GOAL OF THE EXERCISE — Please set down only the lines below starting with the line with "Механические торговые" and going on through the line with "Pavimenti In Cemento", verbatim and without pictures.

══ INPUT

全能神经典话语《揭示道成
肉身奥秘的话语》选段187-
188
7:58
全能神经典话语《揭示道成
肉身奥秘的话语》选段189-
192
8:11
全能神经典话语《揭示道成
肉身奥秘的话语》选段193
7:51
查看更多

════
══ INPUT

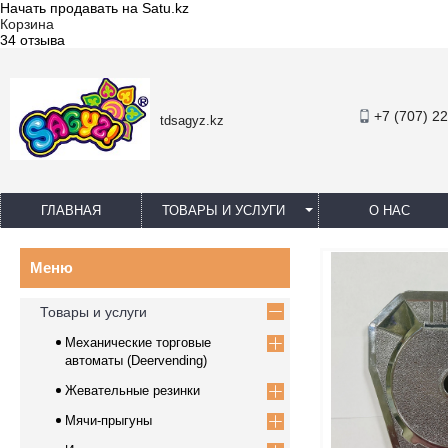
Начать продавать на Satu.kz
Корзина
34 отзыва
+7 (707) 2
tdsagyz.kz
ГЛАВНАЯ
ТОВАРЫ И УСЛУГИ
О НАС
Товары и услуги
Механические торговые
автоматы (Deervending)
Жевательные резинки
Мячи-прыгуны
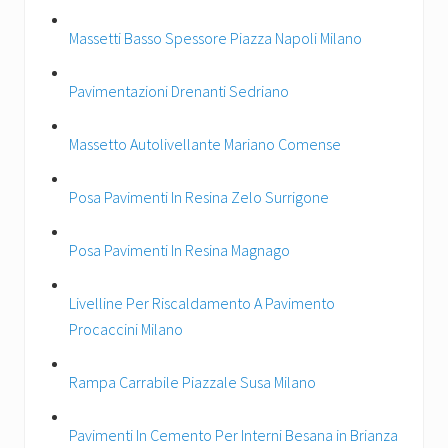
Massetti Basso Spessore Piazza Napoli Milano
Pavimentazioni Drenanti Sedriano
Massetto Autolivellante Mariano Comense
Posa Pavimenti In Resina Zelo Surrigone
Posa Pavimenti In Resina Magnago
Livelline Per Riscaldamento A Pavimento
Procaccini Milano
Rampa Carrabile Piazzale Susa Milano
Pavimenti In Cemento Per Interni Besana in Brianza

════
══ INPUT

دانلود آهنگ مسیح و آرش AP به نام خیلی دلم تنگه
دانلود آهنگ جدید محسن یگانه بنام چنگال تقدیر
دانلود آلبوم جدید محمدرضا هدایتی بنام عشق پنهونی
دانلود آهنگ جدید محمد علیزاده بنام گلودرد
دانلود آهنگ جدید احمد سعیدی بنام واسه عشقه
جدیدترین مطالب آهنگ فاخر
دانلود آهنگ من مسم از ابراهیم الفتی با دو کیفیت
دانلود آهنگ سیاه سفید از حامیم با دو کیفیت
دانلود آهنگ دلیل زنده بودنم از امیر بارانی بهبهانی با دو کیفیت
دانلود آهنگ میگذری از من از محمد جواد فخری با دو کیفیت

════

EXERCISE SOLUTION —
Механические торговые
автоматы (Deervending)
Жевательные резинки
Мячи-прыгуны
Massetti Basso Spessore Piazza Napoli Milano
Pavimentazioni Drenanti Sedriano
Massetto Autolivellante Mariano Comense
Posa Pavimenti In Resina Zelo Surrigone
Posa Pavimenti In Resina Magnago
Livelline Per Riscaldamento A Pavimento
Procaccini Milano
Rampa Carrabile Piazzale Susa Milano
Pavimenti In Cemento Per Interni Besana in Brianza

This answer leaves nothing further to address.